課題 A
円安に関する記事で、円安のもう1つのメリットとして挙げられているものは何ですか。
課題 B
円安に関する記事のうち、「熊野氏は、円安メリットは製造業の輸出だけではないという。」から始まり「もう1つ円安のメリットにインバウンド(訪日外国人)の拡大がある。」で終わる部分を、一字一句変えずに引用してください。

本文
◆ ◆ ◆ ◆ ◆
物価対策を「痛み止め」にすぎないと指摘されている岸田文雄首相
物価対策を「痛み止め」にすぎないと指摘されている岸田文雄首相

   熊野氏は、円安メリットは製造業の輸出だけではないという。

「最近は非製造業であっても、EC(電子商取引)サイトを通じて、海外の消費者に製品を売るチャネルがある。越境 EC(クロスボーダー電子商取引)の拡大である。このECは海外だけではなく、コロナ禍では国内取引も拡大した。(中略)最近は、ビデオ会議システムが普及してきており、それを利用して輸出やEC拡大などの相談窓口を公的機関がサポートすることも可能だろう」

と、政府や公的機関の支援に期待する。

   もう1つ円安のメリットにインバウンド(訪日外国人)の拡大がある。
◆ ◆ ◆ ◆ ◆
保存済みデータセット項目
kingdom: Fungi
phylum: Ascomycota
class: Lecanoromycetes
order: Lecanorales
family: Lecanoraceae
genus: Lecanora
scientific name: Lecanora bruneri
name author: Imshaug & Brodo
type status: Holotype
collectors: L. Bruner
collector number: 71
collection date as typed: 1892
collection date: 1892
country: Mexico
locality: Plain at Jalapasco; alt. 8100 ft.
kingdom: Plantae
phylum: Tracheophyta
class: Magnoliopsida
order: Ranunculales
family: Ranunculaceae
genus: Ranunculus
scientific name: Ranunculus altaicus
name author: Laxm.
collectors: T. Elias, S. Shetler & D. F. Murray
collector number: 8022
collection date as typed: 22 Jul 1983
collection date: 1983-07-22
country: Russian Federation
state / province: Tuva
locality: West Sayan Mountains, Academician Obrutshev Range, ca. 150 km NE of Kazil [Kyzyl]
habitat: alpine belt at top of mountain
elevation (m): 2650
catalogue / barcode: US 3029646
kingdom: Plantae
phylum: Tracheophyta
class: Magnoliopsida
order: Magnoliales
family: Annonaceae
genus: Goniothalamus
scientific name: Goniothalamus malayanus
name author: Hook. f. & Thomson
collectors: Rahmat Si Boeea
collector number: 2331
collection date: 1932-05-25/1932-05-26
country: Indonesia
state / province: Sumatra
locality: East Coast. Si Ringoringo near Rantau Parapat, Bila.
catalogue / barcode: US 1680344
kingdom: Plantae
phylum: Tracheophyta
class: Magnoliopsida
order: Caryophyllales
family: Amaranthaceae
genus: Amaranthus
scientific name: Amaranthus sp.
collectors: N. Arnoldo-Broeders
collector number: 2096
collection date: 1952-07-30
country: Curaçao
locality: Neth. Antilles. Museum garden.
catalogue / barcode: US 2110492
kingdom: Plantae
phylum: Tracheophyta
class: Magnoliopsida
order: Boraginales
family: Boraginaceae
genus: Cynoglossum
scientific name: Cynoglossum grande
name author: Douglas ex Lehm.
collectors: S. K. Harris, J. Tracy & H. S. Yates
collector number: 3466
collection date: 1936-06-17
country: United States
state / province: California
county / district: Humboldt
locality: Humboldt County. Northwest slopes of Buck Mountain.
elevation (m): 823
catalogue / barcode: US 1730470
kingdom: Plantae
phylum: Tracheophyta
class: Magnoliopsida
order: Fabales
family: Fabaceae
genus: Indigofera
◆ ◆ ◆ ◆ ◆
回答 A
インバウンド(訪日外国人)の拡大です。

回答 B
熊野氏は、円安メリットは製造業の輸出だけではないという。

「最近は非製造業であっても、EC(電子商取引)サイトを通じて、海外の消費者に製品を売るチャネルがある。越境 EC(クロスボーダー電子商取引)の拡大である。このECは海外だけではなく、コロナ禍では国内取引も拡大した。(中略)最近は、ビデオ会議システムが普及してきており、それを利用して輸出やEC拡大などの相談窓口を公的機関がサポートすることも可能だろう」

と、政府や公的機関の支援に期待する。

   もう1つ円安のメリットにインバウンド(訪日外国人)の拡大がある。